BURIANI TAJUDEEN ABDUL-RAHEEM
>
> May 26, 2009 (MAKALA YAKE YA MWISHO)
>
> Govts discourage enterprise and penalise those fighting
> poverty
> Tajudeen Abdul-Raheem
>
>
> The irony of Africa being a very rich continent but
> Africans being some of the poorest peoples in the world is
> no longer lost to anyone. While we can argue about the
> historical, structural, attitudinal, personal and
> institutional causes of this state of affairs, the fact
> remains that majority of our peoples remain in need amidst
> plenty.
>
> Decades of aid, humanitarian intervention, prayers,
> activism, development plans, action plans, government
> declarations and so many other initiatives have not produced
> fundamental change for the poorest and weakest sections of
> our societies. Yet Africans remain one of the most
> optimistic peoples, perpetually believing that tomorrow will
> be better. It is always a miracle how majority of
> the poor, whether in our urban slums or impoverished rural
> areas, survive.
>
> Our cities' overburdened road infrastructures have
> spurned entrepreneurship in the form of shops on roads and
> legs meandering between armies of pedestrians and impatient
> vehicle drivers frustrated at the gridlock traffic.
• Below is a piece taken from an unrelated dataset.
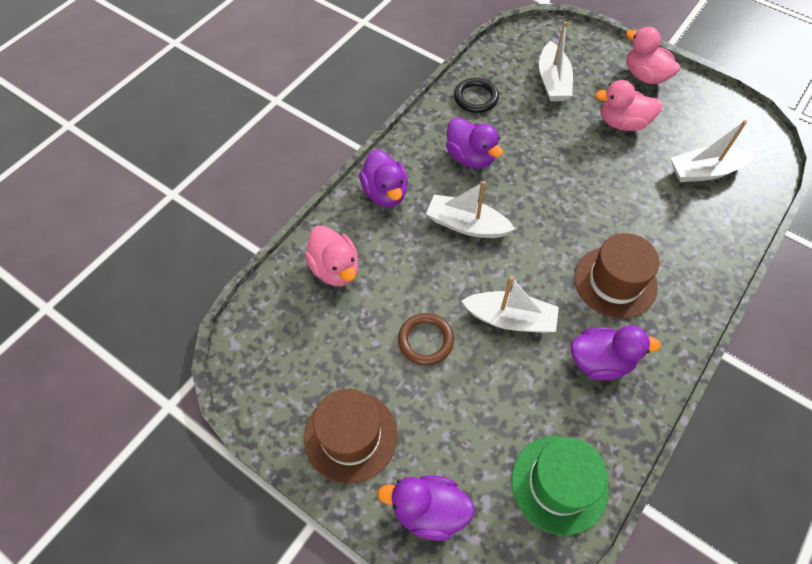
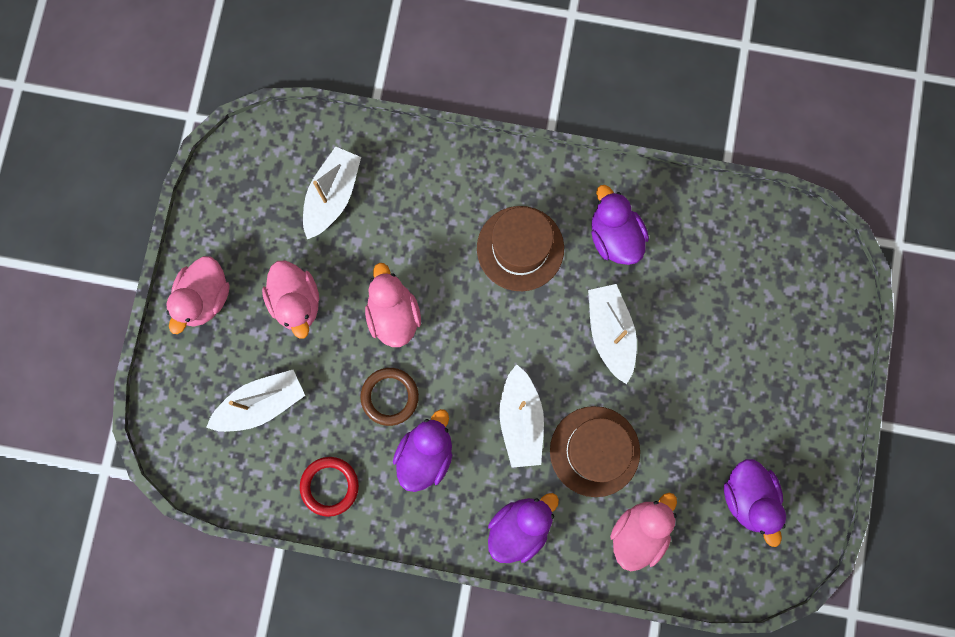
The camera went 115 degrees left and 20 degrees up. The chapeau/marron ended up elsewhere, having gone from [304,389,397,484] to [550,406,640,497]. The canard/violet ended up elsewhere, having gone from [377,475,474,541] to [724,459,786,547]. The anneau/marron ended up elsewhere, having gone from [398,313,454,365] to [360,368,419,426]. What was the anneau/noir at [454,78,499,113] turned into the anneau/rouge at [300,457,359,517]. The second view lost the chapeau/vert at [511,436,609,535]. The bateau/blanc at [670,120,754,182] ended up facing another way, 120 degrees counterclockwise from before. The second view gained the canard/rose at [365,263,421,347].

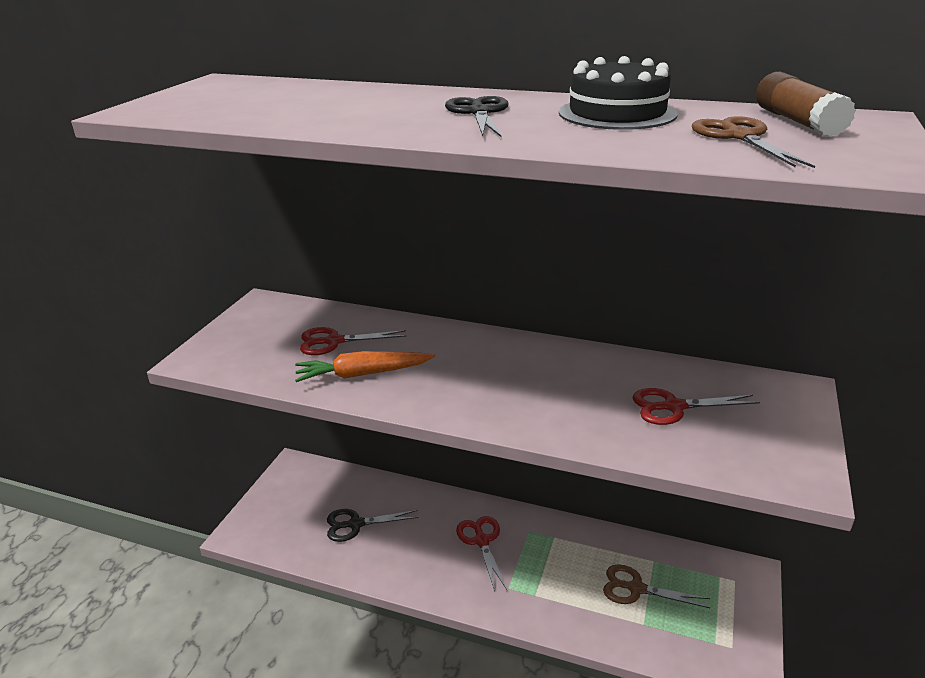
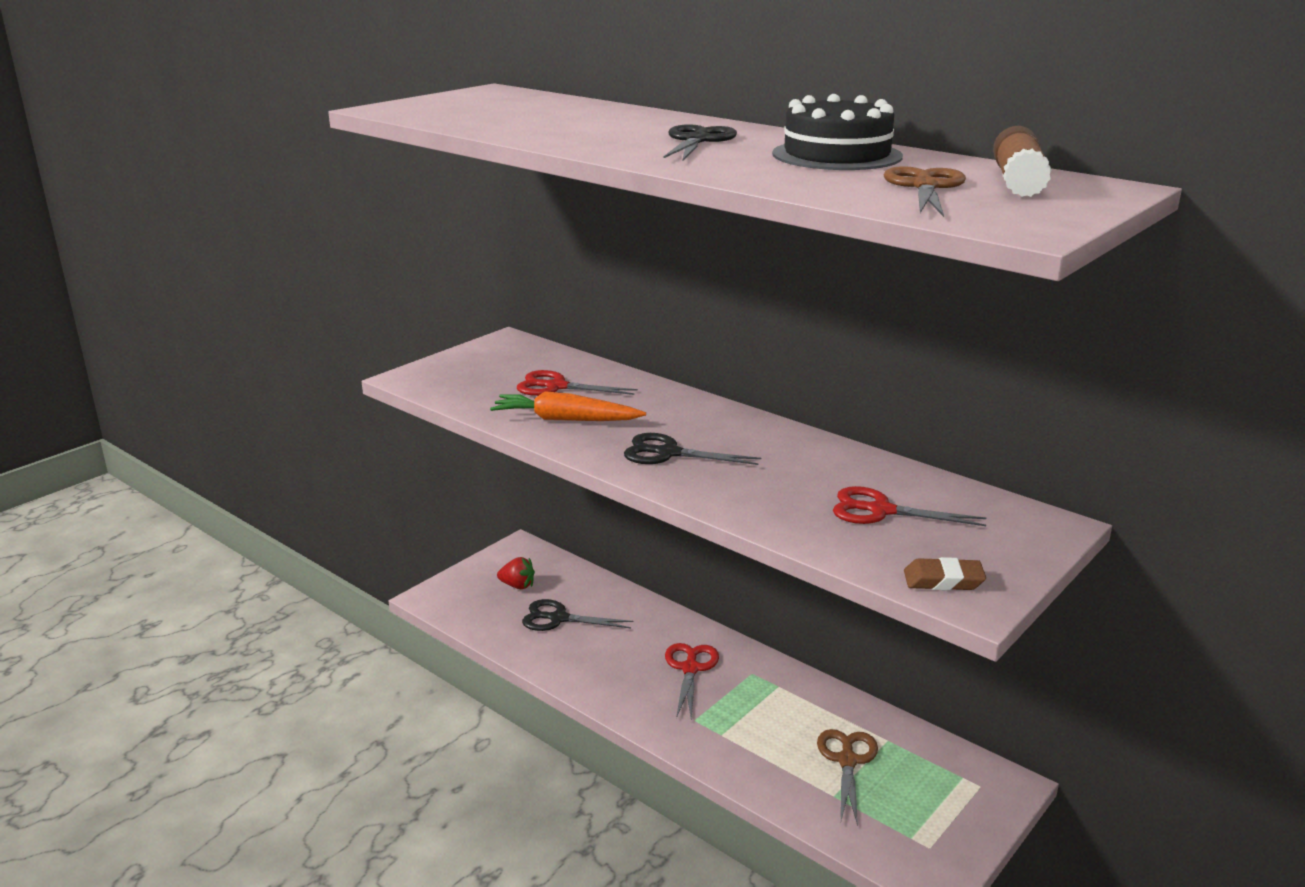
The camera went 20 degrees right and 5 degrees down. The ciseaux/marron at [603,564,710,608] ended up facing another way, 60 degrees clockwise from before. The second view gained the fraise/rouge at [497,557,535,589]. The second view gained the ciseaux/noir at [624,433,761,465]. The second view gained the gomme/marron at [904,557,986,591].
> Similarly informal settlements have developed, several times
> the size of our capital cities with little or no
> infrastructures. Some of them like Kibera Slum in Nairobi
> are even becoming 'famous' globally for poverty
> tourism. Unfortunately, it is not the impoverished peoples
> in these settlements who are even the beneficiaries of their
> own poverty.
>
> The majority of Africans continue to survive not because of
> government but in spite of governments. They eke out a
> living to keep body and soul together, provide for their
> families, doing all kinds of dirty work with little pay or
> selling anything that is buyable; hawking all kinds of
> household wares,
> fruits, vegetables and myriad of consumer items.
>
> The concept of informal settlements in Africa is not just
> about where people live but extends to informal markets in
> all kinds of goods and services.
>
> As the son of a hardworking woman who was a 'petty
> trader', I confess to a bias in favour of these
> small entrepreneurs who do not depend on any connections
> with government officials, politicians and big business
> influence. You go to many neighbourhoods rich or poor
> and you will find these largely female entrepreneurs,
> selling food to those working on construction sites, cheap
> vegetables to other poor members of the society from their
> baskets, trays or single tables at the corners of roads and
> streets.
>
> So living in Kenya, a settler, apartheid type state in all
> but name, I find myself in solidarity with 'Mama
> Mboga'. These are women who sell vegetables from their
> trays, or traditional load carriers tied to their heads,
> carried
> on their backs.
>
> From Mama Mboga selling daily perishable vegetables, the
> ambition is to own a kiosk where you can have storage for
> more goods , stock more, put a fridge and freezer that
> can preserve perishable items. When Mama Mboga becomes a
> kiosk owner, it is a personal triumph of hope over
> adversity- a long journey from grinding poverty to
> bearable survival and foundations for permanent exit from
> poverty. The bigger the kiosk and the better stocked it is,
> the further away the owner is from poverty. Government
> policy is threatening the survival of the Mama Mbogas across
> this continent. In the name of ridding cities of illegal
> constructions, returning to the original city plans and
> 'beautifying' our cities, city councils and central
> governments are creating more poverty. Of what use is
> a 'beautiful city' inhabited by people who have lost
> their livelihoods? Would they appreciate the beauty?
>
> The Mama Mbogas are on
> the street and in kiosks because they cannot afford the
> malls and most of their clientele cannot afford the price in
> the malls.
>
> Our elite are embarrassed by the mass poverty that
> surrounds us but they are unwilling to provide leadership
> and appropriate policies to take our peoples to prosperity.
> Instead they engage in avoidance and denial mechanisms to
> pretend to visitors that 'everything is okay'.
>
> That's why they rid our capitals of beggars, hawkers,
> and other undesirables before any major
> 'international' conference, but out of sight is not
> out of mind for the Mama/Baba Mbogas in our midst. You can
> pull down their kiosks and destroy their tables but they
> will come back with new tables, under umbrellas and their
> clientele will know where to find them. By no means are
> there clients all wretched of the earth. I still call my
> favourite Mama Mboga, Mama Sarah, or her husband, Martin, to
> send me top up cards from wherever Nairobi City Council
> have forced them to.
>
>
> Dr Tajudeen, a respected Pan Africanist and Daily Monitor
> columnist, died in a car crash in Nairobi, Kenya on May 25, 2009. This column, written last week, was his last for
> Daily Monitor. May his soul rest in peace.